Durante a liturgia, o Papa denunciou a crueldade do ódio e a barbárie da guerra, falando sobre a importância de superar muros de egoísmo e indiferença. Após a cerimônia, Francisco cumprimentou os fiéis, abençoando-os com vigor enquanto avançava em sua cadeira de rodas pelo corredor central da basílica.
A cancelação de última hora do Via Crucis e a falta de comunicação do Vaticano sobre a saúde de Francisco aumentaram as preocupações, principalmente considerando sua idade avançada e histórico de problemas de saúde. A Semana Santa é uma maratona de compromissos para o Papa, que nos últimos anos tem enfrentado desafios de saúde, como uma bronquite que o levou a ser hospitalizado no final de fevereiro.

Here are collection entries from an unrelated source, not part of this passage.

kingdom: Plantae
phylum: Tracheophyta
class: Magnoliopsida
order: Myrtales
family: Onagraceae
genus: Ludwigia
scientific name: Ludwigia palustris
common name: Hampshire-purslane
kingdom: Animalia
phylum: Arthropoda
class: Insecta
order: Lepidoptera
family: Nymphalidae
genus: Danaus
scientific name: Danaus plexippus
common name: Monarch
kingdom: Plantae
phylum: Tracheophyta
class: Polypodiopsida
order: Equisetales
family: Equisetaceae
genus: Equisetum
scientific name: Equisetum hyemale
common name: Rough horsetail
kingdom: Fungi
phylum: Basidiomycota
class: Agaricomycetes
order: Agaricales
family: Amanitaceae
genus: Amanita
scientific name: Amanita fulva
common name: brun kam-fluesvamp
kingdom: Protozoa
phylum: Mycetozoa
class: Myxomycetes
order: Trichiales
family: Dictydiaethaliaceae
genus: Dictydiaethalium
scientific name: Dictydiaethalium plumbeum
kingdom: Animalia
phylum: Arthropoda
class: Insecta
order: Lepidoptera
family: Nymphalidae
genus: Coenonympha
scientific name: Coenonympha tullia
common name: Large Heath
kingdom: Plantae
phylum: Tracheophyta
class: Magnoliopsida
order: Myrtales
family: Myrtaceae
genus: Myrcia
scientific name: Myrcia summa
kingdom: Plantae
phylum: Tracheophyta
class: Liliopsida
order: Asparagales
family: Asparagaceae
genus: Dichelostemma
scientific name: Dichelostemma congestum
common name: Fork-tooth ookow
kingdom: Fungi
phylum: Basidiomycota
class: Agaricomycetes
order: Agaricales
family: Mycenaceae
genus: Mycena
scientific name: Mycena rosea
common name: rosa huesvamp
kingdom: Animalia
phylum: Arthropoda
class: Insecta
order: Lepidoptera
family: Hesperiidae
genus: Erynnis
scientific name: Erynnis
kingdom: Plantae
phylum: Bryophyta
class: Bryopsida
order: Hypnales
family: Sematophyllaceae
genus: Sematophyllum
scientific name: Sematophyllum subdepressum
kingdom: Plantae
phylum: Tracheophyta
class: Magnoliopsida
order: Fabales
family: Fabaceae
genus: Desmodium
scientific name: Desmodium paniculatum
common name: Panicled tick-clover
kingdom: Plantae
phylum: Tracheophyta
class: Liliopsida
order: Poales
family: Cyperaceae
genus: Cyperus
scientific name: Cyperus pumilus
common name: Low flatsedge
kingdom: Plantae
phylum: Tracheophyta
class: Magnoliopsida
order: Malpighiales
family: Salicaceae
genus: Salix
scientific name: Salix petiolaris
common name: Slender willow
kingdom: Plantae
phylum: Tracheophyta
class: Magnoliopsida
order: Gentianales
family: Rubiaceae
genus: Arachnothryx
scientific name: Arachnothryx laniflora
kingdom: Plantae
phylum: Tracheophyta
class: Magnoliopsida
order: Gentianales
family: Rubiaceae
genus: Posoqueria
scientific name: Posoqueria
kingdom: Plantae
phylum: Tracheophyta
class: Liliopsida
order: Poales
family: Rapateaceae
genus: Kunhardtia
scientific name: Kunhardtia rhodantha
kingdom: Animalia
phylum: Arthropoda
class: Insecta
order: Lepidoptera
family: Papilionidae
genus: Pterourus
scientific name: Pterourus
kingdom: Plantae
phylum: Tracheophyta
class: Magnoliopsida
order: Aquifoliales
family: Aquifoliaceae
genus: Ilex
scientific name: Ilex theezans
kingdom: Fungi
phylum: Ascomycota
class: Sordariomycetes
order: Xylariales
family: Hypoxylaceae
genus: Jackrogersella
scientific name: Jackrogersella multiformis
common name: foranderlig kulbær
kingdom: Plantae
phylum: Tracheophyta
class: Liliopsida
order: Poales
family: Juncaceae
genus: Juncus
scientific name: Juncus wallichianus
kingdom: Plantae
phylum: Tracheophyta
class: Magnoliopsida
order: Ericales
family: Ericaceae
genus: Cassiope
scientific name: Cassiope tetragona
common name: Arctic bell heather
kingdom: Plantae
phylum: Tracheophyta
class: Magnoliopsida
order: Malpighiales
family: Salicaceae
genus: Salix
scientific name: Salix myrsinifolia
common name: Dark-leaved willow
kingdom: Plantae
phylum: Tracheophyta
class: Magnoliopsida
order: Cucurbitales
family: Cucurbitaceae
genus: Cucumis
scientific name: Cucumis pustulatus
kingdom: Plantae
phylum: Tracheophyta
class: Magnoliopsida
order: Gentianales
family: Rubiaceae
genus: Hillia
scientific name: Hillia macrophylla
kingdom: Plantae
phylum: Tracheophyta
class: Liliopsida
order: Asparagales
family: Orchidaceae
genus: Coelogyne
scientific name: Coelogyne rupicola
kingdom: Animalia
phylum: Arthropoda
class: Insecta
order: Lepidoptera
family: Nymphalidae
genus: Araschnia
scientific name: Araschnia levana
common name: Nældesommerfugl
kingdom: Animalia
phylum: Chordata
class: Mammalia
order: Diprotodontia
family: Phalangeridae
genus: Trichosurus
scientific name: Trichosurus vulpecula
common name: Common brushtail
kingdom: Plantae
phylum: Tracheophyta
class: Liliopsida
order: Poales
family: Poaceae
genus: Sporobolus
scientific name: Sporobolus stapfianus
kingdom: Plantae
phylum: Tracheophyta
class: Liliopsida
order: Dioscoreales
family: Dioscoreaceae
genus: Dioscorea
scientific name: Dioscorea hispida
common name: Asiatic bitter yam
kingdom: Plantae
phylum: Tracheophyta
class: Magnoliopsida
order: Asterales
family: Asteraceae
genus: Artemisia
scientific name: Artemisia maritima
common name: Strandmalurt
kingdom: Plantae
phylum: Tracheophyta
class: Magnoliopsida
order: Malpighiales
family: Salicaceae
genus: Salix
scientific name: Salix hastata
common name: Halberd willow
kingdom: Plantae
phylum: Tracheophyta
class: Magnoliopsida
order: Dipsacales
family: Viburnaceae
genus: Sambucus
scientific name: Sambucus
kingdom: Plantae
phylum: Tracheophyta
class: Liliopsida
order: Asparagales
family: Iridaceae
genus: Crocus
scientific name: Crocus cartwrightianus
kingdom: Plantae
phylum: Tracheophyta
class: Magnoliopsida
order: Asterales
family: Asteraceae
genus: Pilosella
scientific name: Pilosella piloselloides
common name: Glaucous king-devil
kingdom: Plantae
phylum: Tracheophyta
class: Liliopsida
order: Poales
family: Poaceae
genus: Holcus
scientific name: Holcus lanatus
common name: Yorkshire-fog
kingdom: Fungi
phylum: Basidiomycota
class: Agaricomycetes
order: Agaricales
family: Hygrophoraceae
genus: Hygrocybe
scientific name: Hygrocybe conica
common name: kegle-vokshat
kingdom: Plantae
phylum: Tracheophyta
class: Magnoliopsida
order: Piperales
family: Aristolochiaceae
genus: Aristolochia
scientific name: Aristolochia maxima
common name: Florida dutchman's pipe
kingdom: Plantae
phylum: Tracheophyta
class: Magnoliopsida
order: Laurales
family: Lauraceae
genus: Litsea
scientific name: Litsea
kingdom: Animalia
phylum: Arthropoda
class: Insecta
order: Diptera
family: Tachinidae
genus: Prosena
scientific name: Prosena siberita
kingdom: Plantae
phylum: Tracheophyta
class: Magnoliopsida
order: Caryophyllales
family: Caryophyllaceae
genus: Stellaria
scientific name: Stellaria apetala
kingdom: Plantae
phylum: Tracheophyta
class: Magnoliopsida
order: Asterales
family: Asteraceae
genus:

Apesar das especulações sobre uma possível renúncia, o Papa Francisco reiterou recentemente que não tem motivos sérios para deixar o cargo, enfatizando que só o faria em caso de grave impedimento físico. A incerteza sobre seus planos de viagem futuros permanece, tendo em vista os desafios de saúde que tem enfrentado nos últimos tempos. A missão na Indonésia, programada para setembro, parece ser a próxima em sua agenda, mas sem confirmação oficial do Vaticano.